* Texto dado

Sé que a veces soy un poco frío, me cuesta la vida misma exteriorizar mis emociones. Una buena amiga me descubrió que es esa la razón por la que escribo. Pongo en negro sobre blanco mis sentimientos, lo que a veces de otra forma no sé o no puedo expresar. Siempre que algún acontecimiento me agrada o me desagrada de forma significativa y me toca el corazón acabo sentado con un montón de notas emborronadas de forma apresurada y con la pantalla en blanco de mi ordenador esperado a que vomite sobre ella todas esas ideas aparentemente inconexas que me atormentan y que finalmente se configuran en forma de una casi confesión. (Huérfanos de Campillos)

miércoles, 14 de marzo de 2012

De cómo conocí al Pancho. Un cuento campillero en tres actos.


Acto primero. Del horrible gusto de mi padre por las prendas de vestir infantiles que me compraba.

Me permitiréis que, antes de entrar en materia campillera y para una mejor comprensión de los hechos que voy a referir, os describa de forma breve  la difícil relación que mantenía con mi padre (que en Gloria esté) por su pésimo gusto (pésimo tirando a horroroso) en lo tocante a vestuario infantil y en cómo pensaba él que mi hermano (cinco años menor que yo) y un servidor debíamos ir vestidos. Os pondré algunos ejemplos para que lo entendáis.
Diez añitos yo, cinco mi hermano. Cursaba 5º de EGB en un conocido colegio de curas de Málaga. Y aparece mi padre con dos cazadoras cortas de tono azulado metálico.
¡¡Hijos, - nos dice muy ufano él - , estas son las cazadoras que llevan los pilotos de carreras!!. 
Saca la cazadora de mi hermano y en pecho llevaba un escudo de Ferrari, Precioso. Y saca la mía y tal y como yo me temía el escudo de la que iba a ser mi cazadora no era de Ferrari. Era un escudo de Gordini.
-          ¿Pero papá, cómo se te ocurre comprarme esto? ¡¡Los otros niños se van reír de mí. El Gordini es una porquería de coche!!
-          No hijo no -contestó adoptando un aire de suficiencia que me ponía los pelos de punta- ¡Es que es un Gordini de rally.!
Un poco confundido tomé mi cazadora, con infinita desconfianza debo añadir, y me fui al colegio de curas (agustinos con mucha mala leche por cierto) con la dichosa prenda puesta .  Aquel aciago día de mi niñez aprendí dos cosas que no he olvidado:
1)      Que el Gordini efectivamente era una mierda de coche.
2)      Que mi padre tenía una peligrosísima habilidad para mentirme y llevarme al huerto.

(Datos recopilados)
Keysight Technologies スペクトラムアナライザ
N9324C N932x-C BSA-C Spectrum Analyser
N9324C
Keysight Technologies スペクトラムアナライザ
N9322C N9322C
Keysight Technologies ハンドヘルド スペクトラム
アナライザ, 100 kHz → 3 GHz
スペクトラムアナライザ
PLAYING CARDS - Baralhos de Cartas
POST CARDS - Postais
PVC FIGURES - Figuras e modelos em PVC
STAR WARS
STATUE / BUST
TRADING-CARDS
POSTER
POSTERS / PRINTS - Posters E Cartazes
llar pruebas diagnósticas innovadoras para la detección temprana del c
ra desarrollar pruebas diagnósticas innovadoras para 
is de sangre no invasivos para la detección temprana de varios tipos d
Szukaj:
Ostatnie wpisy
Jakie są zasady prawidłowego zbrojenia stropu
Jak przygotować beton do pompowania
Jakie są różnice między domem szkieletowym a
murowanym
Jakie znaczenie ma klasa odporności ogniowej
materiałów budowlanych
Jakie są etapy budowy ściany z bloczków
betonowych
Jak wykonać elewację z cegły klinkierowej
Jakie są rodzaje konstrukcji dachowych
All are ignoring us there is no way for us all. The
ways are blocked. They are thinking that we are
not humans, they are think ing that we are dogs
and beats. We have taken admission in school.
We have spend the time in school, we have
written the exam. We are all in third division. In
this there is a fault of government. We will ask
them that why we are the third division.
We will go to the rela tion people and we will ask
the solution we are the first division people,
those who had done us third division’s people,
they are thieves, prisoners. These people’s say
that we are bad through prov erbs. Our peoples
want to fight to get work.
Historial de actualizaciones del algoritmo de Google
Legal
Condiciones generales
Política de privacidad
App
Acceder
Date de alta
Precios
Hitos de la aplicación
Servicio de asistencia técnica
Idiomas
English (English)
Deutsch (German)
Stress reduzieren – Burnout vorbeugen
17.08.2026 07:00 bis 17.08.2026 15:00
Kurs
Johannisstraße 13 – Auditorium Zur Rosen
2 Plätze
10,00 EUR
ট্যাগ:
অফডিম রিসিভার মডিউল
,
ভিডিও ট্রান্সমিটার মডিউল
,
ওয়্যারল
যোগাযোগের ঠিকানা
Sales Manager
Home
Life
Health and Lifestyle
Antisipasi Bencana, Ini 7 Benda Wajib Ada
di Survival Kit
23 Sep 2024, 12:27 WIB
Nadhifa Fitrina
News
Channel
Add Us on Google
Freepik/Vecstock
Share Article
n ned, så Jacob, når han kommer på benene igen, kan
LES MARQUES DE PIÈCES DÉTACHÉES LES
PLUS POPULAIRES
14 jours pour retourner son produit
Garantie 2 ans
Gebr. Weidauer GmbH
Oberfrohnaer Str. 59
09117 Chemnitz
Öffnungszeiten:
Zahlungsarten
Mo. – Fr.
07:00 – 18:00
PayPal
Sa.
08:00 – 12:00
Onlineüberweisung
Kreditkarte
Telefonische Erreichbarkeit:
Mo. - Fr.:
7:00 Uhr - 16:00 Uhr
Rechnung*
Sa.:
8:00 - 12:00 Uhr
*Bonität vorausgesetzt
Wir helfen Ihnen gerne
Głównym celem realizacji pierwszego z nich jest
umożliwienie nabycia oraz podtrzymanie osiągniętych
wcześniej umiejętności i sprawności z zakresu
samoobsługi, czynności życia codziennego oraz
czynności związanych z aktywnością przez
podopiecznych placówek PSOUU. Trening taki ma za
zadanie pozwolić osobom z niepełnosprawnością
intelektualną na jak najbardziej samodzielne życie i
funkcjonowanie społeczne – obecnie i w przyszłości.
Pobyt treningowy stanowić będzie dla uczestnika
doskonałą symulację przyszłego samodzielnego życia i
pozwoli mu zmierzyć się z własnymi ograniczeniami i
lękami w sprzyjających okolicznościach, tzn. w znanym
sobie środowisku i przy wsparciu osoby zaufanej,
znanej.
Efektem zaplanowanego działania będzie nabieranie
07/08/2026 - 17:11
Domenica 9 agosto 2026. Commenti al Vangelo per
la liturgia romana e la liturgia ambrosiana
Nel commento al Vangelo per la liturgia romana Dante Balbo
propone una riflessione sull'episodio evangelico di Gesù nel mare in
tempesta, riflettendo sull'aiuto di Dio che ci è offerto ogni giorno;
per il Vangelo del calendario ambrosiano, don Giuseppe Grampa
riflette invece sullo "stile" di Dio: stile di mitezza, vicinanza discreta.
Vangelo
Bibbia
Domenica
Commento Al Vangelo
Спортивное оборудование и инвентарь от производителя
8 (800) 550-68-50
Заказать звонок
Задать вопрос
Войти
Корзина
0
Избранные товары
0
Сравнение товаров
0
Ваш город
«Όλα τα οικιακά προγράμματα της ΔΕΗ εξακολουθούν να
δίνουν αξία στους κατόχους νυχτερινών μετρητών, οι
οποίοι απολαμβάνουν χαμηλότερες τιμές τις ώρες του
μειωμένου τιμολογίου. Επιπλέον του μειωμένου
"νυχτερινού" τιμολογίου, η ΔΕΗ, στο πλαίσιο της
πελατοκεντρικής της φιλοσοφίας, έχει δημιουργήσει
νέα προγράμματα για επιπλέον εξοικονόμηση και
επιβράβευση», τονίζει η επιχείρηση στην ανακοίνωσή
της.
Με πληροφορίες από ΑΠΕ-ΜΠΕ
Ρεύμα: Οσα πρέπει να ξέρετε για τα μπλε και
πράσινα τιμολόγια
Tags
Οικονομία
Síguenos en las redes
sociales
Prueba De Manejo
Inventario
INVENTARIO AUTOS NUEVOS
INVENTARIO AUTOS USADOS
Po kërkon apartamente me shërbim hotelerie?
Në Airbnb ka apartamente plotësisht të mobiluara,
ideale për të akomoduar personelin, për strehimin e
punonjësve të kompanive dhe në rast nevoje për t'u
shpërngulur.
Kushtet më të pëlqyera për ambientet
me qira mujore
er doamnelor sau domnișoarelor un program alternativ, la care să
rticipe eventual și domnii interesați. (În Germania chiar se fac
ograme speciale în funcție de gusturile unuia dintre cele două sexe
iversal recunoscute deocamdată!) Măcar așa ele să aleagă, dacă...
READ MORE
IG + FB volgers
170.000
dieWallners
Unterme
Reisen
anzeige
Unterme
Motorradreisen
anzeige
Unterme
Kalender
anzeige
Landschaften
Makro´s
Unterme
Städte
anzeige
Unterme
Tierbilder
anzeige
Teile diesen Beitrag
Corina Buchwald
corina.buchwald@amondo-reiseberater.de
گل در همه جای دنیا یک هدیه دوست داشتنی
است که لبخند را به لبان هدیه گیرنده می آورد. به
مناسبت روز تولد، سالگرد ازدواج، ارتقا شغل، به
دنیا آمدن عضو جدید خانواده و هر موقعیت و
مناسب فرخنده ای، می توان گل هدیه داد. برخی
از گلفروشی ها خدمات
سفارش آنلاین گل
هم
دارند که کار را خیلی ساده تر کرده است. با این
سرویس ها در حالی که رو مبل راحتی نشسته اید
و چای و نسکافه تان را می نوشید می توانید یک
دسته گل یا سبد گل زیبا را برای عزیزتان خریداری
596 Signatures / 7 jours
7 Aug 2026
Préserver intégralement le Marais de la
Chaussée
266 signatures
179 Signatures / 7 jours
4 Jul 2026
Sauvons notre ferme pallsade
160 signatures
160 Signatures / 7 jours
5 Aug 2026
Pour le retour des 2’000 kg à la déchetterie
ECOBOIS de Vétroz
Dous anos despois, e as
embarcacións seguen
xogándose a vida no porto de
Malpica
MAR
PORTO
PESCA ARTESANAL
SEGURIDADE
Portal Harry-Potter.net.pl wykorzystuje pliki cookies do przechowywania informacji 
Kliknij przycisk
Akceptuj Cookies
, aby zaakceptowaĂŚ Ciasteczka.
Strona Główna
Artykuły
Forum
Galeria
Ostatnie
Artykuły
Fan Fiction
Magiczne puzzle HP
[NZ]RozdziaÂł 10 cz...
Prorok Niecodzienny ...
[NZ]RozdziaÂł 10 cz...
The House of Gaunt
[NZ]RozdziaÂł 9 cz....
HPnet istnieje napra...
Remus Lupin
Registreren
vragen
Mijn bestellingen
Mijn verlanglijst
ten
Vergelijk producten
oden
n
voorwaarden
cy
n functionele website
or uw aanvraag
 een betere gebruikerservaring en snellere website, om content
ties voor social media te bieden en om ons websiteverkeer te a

* Requisitos del ejercicio
1. Reescribe de forma más breve el párrafo del relato que empieza por "Sé que a veces soy un poco frío", sin perder sus datos principales.
2. Devuelve sin cambios todo lo que va desde el comienzo de los registros hasta la línea que contiene "PVC FIGURES - Figuras e modelos em PVC", ambos extremos incluidos.

* Respuestas
1. Me cuesta mucho exteriorizar mis emociones y a veces parezco frío. Una buena amiga me hizo ver que por eso escribo: pongo por escrito lo que de otro modo no sé o no puedo expresar. Cuando algo me agrada o me desagrada de verdad y me toca el corazón, reúno notas apresuradas ante la pantalla en blanco del ordenador hasta que esas ideas, en apariencia inconexas, toman forma de casi confesión.

2.
Keysight Technologies スペクトラムアナライザ
N9324C N932x-C BSA-C Spectrum Analyser
N9324C
Keysight Technologies スペクトラムアナライザ
N9322C N9322C
Keysight Technologies ハンドヘルド スペクトラム
アナライザ, 100 kHz → 3 GHz
スペクトラムアナライザ
PLAYING CARDS - Baralhos de Cartas
POST CARDS - Postais
PVC FIGURES - Figuras e modelos em PVC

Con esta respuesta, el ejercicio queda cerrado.